- 26
Jacob Isaacksz. van Ruisdael
Description
- Jacob Isaacksz. van Ruisdael
- a River Landscape with a Man crossing a Bridge above a Waterfall, a stand of oaks beyond
signed on a rock lower left: JvRViSDAEL (JvR in ligature)
- oil on canvas
Provenance
Private collection Russia, possibly Graf Gontovitch;
With Paul Cassirer, Berlin, by 1925;
Collection Otto B. Schuster, Amsterdam;
With Van Diemen, Amsterdam and Berlin, by 1930;
With P. de Boer, Amsterdam, by 1933;
Anonymous sale, London, Christie's, 14 May 1965, lot 125 (with incorrect provenance and literature);
With Xaver Scheidwimmer, Munich, by 1972;
Private collection, Germany;
With Xaver Scheidwimmer, Munich, from whom bought by the present owner in 2005.
Literature
J. Rosenberg, Jacob van Ruisdael, Berlin 1928, p. 80, no. 125, reproduced plate CIV, no. 148;
S. Slive, Jacob van Ruisdael. A Complete Catalogue of his Paintings, Drawings and Etchings, New Haven & London 2001, p. 158, no. 142, reproduced.
Condition
"This lot is offered for sale subject to Sotheby's Conditions of Business, which are available on request and printed in Sotheby's sale catalogues. The independent reports contained in this document are provided for prospective bidders' information only and without warranty by Sotheby's or the Seller."
Catalogue Note
This rocky landscape in which a gently meandering river becomes a raging torrent as it falls over a steep ledge, is a wonderful example of Jacob van Ruisdael's supremacy in the genre and is particularly notable for the extraordinary skill in its depiction of fast moving water and the pyramidal construction of the landscape. Such works were inspired by the paintings, drawings and engravings made by Allaert van Everdingen (1621-1675) during and after his journey to the south-eastern coast of Norway and western Sweden in 1644. It seems likely that Ruisdael saw these works as a young man when Everdingen returned to Haarlem in 1645 and they made an indelible mark on his output in years to come. However, Ruisdael's treatment of such scenes far exceeds those of Everdingen and, as Seymour Slive wrote of them:
'They impress through the variations he achieves by differing the height of the drop of the falls, the direction of the rushing water, the character of the boiling foam, the formation of the rocks and terrain, the variation of colour and the organisation of the powerful contrasts of light and dark areas'.1
Despite his presumably early exposure to Everdingen's studies it was not until the 1650s that Ruisdael began to incorporate his stock of Scandinavian motifs into his own work and indeed the present work has been dated by Slive to the artist's late maturity. While the details of such works as this were probably not observed directly from nature, such is Ruisdael's skill that he reproduced them better than anyone else either before or after him.

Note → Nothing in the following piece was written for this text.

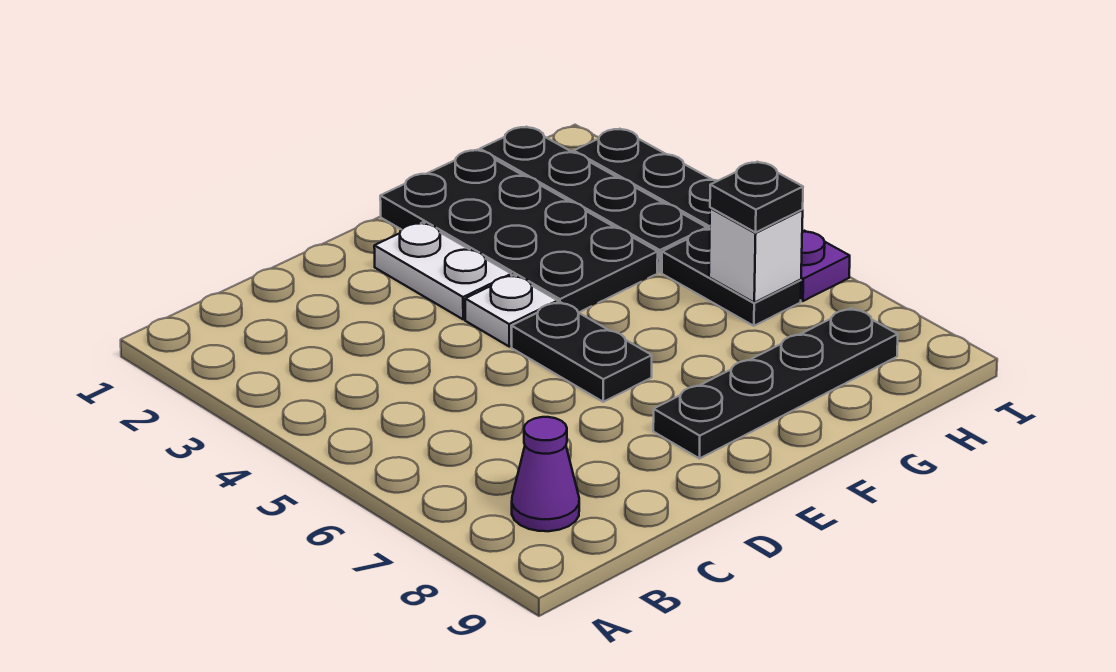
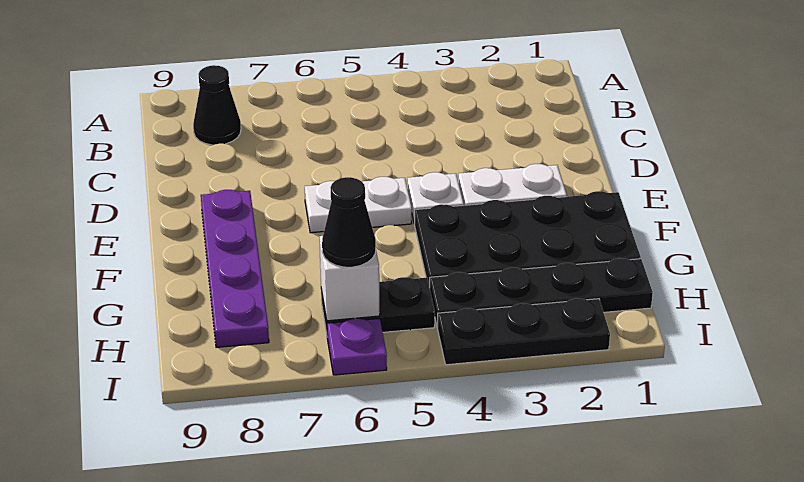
purple cone B8 level 1 -> black cone B8 level 1
black plate E5:E6 level 1 -> white plate E5:E6 level 1
black plate E8:H8 level 1 -> purple plate E8:H8 level 1
black plate H6 level 3 -> black cone H6 level 3

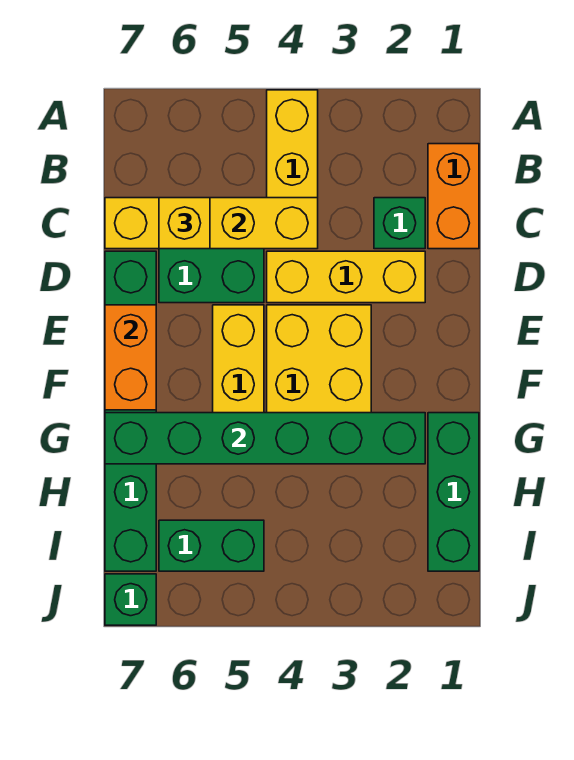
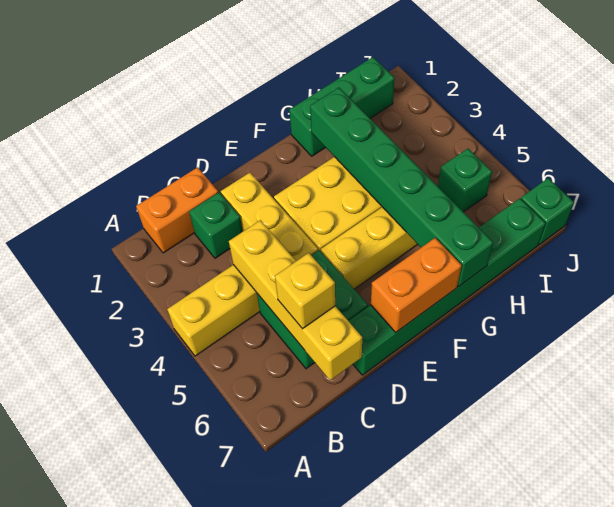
green brick I5:I6 level 1 -> green brick I5 level 1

Ruisdael was undoubtedly the greatest landscape painter of the Dutch Golden Age. He entered the Guild of St Luke in Haarlem in 1648, whose members between 1645 and 1655 included several of the best Dutch landscape painters from whom he learnt his trade, among them Salomon van Ruysdael, Pieter Molijn, Cornelis Vroom and, after his return in 1645 from Sweden, Allaert van Everdingen. Ruisdael was undoubtedly responsible for the new direction of Dutch landscape painting after circa 1650, away from the 'tonal' phase exemplified by his uncle Salomon van Ruysdael and by Jan van Goyen to one characterized by a strong colour range and overtly naturalistic compositions. His versatility meant he experimented with every type of landscape painting; his extant oeuvre consists of over 700 paintings of raging torrents, broad distant panoramas of the Dutch flatlands, wide cityscapes, open seascapes and dune-scapes.
1. S. Slive, Jacob van Ruisdael. Master of Landscape, exhibition catalogue, Los Angeles 2005, p. 9.